The Azure AD admin center UI doesn’t include a field to allow the visibility to be selected for a new group, so some overhaul of the UI is needed to display the visibility inherited when a sensitivity label is selected. In addition, Microsoft’s documentation for creating a new group in the Azure AD admin center doesn’t mention visibility at all, so there’s no hope in interpreting the error message.

Inconsistent Microsoft 365 Group Management

I’m unsure of how many new Microsoft 365 groups are created in the Azure AD admin center. My feeling is that most administrators create new groups through the Microsoft 365 admin center or a workload-specific portal like the Teams admin center or SharePoint Online admin center, or even a client like OWA or Teams. All these interfaces (and PowerShell) respect the container management controls imposed by sensitivity labels. If the Azure AD admin center was heavily used, I’m sure Microsoft would have heard about the problem before I reported it on August 15.

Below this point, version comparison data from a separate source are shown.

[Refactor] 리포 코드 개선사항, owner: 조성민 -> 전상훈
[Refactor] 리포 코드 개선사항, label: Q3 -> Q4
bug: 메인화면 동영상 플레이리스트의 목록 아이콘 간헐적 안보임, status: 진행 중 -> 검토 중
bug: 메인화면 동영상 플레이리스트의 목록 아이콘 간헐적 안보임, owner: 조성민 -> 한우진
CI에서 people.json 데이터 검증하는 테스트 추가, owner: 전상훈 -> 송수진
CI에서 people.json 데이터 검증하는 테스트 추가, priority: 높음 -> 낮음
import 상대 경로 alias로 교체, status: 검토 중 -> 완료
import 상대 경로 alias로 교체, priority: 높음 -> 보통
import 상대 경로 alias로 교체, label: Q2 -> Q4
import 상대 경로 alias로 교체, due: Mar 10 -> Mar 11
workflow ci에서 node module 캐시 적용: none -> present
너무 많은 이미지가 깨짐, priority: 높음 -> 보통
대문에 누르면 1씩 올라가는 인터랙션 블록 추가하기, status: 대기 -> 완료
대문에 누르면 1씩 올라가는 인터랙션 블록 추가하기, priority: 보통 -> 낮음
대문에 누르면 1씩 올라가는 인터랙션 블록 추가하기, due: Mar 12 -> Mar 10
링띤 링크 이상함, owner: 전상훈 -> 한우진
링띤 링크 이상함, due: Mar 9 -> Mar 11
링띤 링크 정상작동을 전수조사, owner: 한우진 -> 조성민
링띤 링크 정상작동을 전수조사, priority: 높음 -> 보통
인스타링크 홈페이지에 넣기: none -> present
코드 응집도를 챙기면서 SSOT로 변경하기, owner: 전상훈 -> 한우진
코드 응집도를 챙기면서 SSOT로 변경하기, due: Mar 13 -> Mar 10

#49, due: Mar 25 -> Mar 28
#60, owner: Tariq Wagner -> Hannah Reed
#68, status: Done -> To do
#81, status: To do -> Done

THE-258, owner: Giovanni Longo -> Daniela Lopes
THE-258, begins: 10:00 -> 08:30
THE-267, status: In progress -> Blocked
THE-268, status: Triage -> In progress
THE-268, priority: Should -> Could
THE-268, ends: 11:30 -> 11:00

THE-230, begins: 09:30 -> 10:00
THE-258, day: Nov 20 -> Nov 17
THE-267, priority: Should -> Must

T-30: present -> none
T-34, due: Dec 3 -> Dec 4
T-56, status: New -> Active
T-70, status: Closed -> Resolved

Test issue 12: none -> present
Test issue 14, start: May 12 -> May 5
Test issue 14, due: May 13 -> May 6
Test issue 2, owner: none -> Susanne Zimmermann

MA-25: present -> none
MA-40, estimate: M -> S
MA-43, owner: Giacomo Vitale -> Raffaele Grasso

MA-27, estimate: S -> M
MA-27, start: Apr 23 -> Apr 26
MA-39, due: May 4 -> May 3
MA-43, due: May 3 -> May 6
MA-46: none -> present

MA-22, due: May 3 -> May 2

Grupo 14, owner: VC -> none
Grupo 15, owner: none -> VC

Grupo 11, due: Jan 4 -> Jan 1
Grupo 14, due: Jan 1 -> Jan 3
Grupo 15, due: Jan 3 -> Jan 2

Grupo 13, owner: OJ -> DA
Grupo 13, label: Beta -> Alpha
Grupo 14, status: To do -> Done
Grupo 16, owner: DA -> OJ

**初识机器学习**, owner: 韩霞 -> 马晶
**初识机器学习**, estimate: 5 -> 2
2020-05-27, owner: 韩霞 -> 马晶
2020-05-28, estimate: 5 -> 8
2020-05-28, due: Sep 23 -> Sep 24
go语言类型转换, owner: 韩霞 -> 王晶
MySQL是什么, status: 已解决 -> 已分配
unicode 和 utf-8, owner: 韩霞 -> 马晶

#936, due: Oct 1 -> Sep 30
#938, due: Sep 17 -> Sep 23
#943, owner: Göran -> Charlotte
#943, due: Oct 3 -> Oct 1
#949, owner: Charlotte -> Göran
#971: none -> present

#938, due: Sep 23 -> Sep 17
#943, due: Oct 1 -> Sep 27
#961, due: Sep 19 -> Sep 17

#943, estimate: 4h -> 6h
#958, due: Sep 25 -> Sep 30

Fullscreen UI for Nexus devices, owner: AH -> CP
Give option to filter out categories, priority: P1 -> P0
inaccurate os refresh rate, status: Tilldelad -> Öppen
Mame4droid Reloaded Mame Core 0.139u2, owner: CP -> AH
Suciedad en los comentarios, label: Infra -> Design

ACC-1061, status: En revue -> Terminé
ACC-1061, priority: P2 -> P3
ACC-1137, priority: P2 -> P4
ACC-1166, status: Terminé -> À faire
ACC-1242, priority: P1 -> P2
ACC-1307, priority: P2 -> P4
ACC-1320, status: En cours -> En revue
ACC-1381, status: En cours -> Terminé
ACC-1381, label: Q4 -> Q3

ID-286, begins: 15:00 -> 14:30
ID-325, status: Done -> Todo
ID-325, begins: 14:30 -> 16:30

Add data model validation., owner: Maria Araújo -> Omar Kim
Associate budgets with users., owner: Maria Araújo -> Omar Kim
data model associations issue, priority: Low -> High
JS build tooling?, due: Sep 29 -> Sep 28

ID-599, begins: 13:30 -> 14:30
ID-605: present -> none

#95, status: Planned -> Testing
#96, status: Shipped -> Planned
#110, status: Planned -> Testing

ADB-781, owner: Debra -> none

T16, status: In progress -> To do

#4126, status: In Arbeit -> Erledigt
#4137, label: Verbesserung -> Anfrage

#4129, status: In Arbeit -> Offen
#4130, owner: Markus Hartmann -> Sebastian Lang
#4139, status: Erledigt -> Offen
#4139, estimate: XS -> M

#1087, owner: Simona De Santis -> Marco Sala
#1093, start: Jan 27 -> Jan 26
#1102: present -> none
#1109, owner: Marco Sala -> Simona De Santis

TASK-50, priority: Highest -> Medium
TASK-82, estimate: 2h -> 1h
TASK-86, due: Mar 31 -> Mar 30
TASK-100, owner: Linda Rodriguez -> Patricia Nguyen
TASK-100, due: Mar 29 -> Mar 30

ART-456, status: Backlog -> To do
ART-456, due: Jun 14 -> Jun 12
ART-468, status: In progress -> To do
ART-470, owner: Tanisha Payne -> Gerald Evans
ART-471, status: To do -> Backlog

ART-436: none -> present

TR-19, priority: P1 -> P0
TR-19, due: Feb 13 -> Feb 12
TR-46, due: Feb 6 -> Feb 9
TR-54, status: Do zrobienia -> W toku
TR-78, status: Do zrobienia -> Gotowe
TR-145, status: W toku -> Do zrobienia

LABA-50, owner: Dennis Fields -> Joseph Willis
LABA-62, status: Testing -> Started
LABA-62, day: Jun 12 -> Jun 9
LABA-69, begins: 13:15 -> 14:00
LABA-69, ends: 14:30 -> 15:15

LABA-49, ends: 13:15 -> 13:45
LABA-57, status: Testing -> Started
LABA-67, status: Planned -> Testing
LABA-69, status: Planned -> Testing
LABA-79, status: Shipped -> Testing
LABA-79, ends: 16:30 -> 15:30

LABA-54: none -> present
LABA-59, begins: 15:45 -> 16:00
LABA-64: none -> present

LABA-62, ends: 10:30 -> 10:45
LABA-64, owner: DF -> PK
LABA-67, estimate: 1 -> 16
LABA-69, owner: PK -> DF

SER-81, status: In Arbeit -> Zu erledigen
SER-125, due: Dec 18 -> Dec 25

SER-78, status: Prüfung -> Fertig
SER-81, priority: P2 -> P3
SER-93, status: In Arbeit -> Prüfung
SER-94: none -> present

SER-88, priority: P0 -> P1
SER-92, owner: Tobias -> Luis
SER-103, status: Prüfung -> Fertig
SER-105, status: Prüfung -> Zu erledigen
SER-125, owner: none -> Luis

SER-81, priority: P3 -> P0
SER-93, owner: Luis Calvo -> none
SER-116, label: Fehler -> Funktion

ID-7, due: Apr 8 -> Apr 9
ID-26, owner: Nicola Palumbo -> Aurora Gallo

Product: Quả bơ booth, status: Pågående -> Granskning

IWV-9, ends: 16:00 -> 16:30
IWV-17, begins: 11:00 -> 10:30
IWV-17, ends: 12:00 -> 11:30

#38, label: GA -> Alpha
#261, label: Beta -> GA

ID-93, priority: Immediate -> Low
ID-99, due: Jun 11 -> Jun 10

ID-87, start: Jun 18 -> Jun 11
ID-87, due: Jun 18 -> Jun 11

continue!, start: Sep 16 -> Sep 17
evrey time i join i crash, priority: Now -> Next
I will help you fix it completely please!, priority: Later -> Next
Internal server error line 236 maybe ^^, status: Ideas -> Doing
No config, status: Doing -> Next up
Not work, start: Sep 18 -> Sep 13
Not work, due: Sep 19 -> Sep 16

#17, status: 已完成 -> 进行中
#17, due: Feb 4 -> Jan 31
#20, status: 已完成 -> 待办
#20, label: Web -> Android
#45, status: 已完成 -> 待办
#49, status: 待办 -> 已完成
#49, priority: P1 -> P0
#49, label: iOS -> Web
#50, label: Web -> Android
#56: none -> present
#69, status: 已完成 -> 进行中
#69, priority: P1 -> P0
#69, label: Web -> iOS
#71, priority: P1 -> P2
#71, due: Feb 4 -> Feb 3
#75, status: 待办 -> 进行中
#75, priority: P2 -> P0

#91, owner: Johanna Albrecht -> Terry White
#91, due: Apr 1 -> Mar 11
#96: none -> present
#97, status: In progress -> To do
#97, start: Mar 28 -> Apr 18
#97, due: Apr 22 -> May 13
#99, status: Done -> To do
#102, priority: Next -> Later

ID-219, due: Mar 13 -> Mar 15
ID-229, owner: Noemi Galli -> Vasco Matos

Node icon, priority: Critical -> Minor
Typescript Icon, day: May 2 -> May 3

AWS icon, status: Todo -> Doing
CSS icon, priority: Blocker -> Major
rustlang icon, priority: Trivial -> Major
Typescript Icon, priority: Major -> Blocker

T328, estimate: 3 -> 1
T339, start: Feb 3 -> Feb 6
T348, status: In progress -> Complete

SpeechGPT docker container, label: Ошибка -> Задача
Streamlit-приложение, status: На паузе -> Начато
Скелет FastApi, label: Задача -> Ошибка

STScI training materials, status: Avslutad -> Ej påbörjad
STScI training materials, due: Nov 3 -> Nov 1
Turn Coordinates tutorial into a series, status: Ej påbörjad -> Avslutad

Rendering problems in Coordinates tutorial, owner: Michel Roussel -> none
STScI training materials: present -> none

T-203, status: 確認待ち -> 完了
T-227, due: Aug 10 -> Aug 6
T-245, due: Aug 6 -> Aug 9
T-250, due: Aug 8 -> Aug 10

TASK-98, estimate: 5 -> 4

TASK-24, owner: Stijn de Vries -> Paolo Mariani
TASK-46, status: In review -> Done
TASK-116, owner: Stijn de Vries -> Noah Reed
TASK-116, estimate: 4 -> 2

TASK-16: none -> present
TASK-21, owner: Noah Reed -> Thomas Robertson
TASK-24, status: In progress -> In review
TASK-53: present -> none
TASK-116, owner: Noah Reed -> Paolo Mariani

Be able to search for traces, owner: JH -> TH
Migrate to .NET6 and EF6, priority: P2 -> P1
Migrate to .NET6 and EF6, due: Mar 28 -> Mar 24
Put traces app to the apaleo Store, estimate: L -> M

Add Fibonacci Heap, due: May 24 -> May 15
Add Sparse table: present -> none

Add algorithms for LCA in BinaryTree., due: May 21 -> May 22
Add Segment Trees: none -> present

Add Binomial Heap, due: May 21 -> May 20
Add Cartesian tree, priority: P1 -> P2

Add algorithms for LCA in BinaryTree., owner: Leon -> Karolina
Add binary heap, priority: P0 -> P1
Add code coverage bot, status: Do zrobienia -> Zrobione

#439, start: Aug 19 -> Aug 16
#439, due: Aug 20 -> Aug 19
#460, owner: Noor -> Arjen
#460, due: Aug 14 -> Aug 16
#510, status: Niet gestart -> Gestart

In any case, this is not the only example of inconsistency between the Azure AD admin center and the workload portals. Take the security enabled property for a group. This is set to $True by the Azure AD admin center and $False by the Microsoft 365 admin center. That doesn’t sound too serious, but it means that groups not created in the Azure AD admin center can’t be used for purposes like group-based license management. This is where you manage license assignments by allocating them to members of a group. It’s a convenient way to manage licenses (Figure 2).

Group-based license management in the Azure AD admin center
Figure 2: Group-based license management in the Azure AD admin center

The security enabled property isn’t exposed in the Azure AD admin center UI, so if you want to update a group to make it available for group-based license management, you need to use PowerShell. The steps are simple using the group management cmdlets from the Microsoft Graph PowerShell SDK. The first command finds the group to use. The second updates its SecurityEnabled property.

$Group = (Get-MgGroup -Filter "DisplayName eq 'HR Working Group'")
Update-MgGroup -GroupId $Group.Id -SecurityEnabled:$True

After the Update-MgGroup cmdlet runs, you should be able to use the group for group-based license management.

Small But Irritating Issues

Neither of the issues described here are earthshattering. Both can be worked around by competent tenant administrators who understand how Microsoft 365 works. The problem is that issues like this cause grief to inexperienced administrators and complicate the learning curve for cloud services. That’s a great pity.